> _Text provided_:

....

The fix I'm proposing is to loosen the restriction on the check by the Analyzer/Resolver. We allow the listagg query to execute with DISTINCT + ORDER BY even if the child col is not semantically equal to the ORDER BY col, we only need to ensure that the child col without casting is semantically equal to the ORDER BY col and the cast is safe.

We follow this criteria to determine if a DataType can be safely casted to StringType (no datatype is implicitly casted to BinaryType, so we can ignore):
For 2 values a,b, of DataType T:

if GROUP BY a = b, then CAST(a) = CAST(b)
if GROUP BY a != b, then CAST(a) != CAST(b)

We only consider the datatypes that can be casted to string (e.g. we ignore complex datatypes like Array, Struct, Map).

The only 2 DataTypes that don't pass these criteria are DoubleType and FloatType, since GROUP BY 0.0 = -0.0, but CAST(a as STRING) = "0.0" != CAST(b as STRING) = "-0.0". This is because Double/Float are normalized before GROUP BY, but not before casting.

....

> _Exercises_:
#1 In the passage on the listagg cast check, rewrite the part that opens with the words containing "We follow this" and closes with "Array, Struct, Map).", swapping "StringType" for "VarcharType".
#2 Extend the passage on the listagg cast check, picking up after its final sentence.

> _Material supplied_:
....

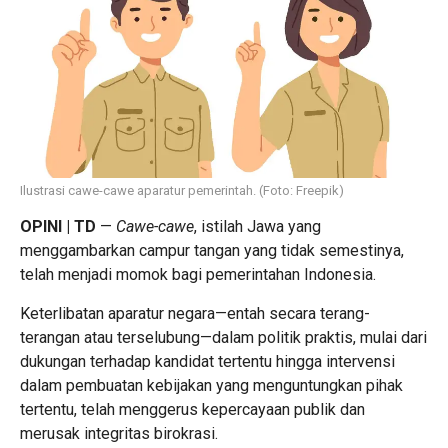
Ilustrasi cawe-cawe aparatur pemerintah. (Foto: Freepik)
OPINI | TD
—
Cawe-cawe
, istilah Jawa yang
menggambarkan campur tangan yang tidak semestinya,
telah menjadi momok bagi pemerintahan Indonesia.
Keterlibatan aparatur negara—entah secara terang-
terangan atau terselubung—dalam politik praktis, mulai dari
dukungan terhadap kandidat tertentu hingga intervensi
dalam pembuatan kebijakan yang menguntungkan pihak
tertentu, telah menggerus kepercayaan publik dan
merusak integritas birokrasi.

....

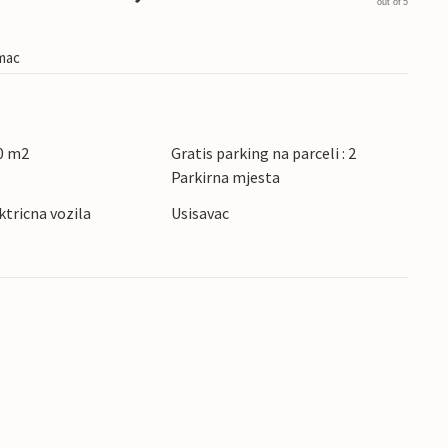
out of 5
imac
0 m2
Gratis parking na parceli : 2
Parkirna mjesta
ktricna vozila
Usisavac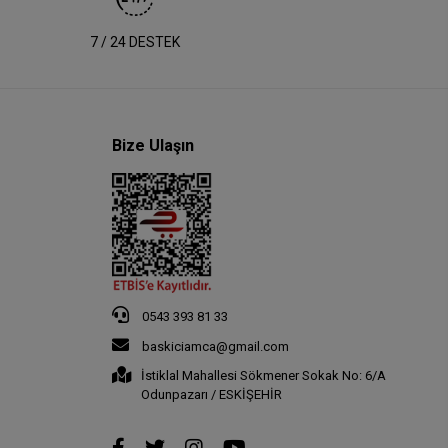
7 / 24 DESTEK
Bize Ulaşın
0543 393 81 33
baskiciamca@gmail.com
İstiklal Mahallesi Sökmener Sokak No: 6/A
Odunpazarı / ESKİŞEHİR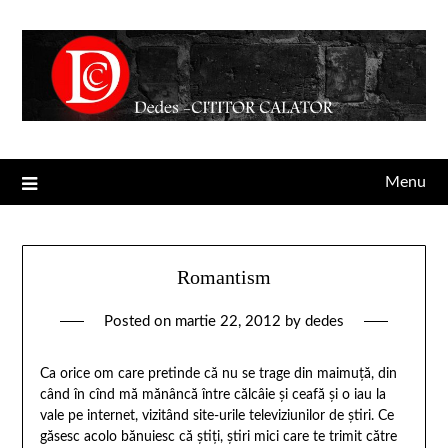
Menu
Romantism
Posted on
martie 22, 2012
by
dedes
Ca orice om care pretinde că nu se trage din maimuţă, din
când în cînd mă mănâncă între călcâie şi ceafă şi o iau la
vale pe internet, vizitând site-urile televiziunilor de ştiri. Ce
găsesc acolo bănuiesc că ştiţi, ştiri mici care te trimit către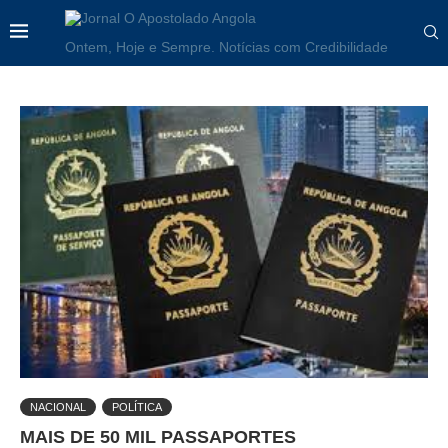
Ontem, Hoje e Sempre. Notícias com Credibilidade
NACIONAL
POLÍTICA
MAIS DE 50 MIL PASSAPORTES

....

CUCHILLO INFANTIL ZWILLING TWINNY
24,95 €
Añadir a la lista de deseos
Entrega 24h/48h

....

> _Task responses_:
#1
We follow this criteria to determine if a DataType can be safely casted to VarcharType (no datatype is implicitly casted to BinaryType, so we can ignore):
For 2 values a,b, of DataType T:

if GROUP BY a = b, then CAST(a) = CAST(b)
if GROUP BY a != b, then CAST(a) != CAST(b)

We only consider the datatypes that can be casted to string (e.g. we ignore complex datatypes like Array, Struct, Map).

#2
Other numeric types are casted using .toString() or toPlainString() which preserve precision/scale. Datetime/Interval types are converted with no loss.

Why are the changes needed?

It's a bug, as explained above.

Does this PR introduce any user-facing change?

Yes. Previous behaviour resulted in error:
Example query:

SELECT listagg(distinct col, ', ') within group (order by col)
FROM VALUES (3), (1), (100), (99), (1) t(col)

throws

[INVALID_WITHIN_GROUP_EXPRESSION.MISMATCH_WITH_DISTINCT_INPUT] Invalid function listagg with WITHIN GROUP. The function is invoked with DISTINCT and WITHIN GROUP but expressions "col" and "col" do not match. The WITHIN GROUP ordering expression must be picked from the function inputs. SQLSTATE: 42K0K;
I'm proposing that this query (and similar ones) now pass with the result 1, 3, 99, 100

It is a user-facing change compared to the released Spark versions.

How was this patch tested?

Unit tests added to DataFrameAggregateSuite.

Was this patch authored or co-authored using generative AI tooling?

Co-authored.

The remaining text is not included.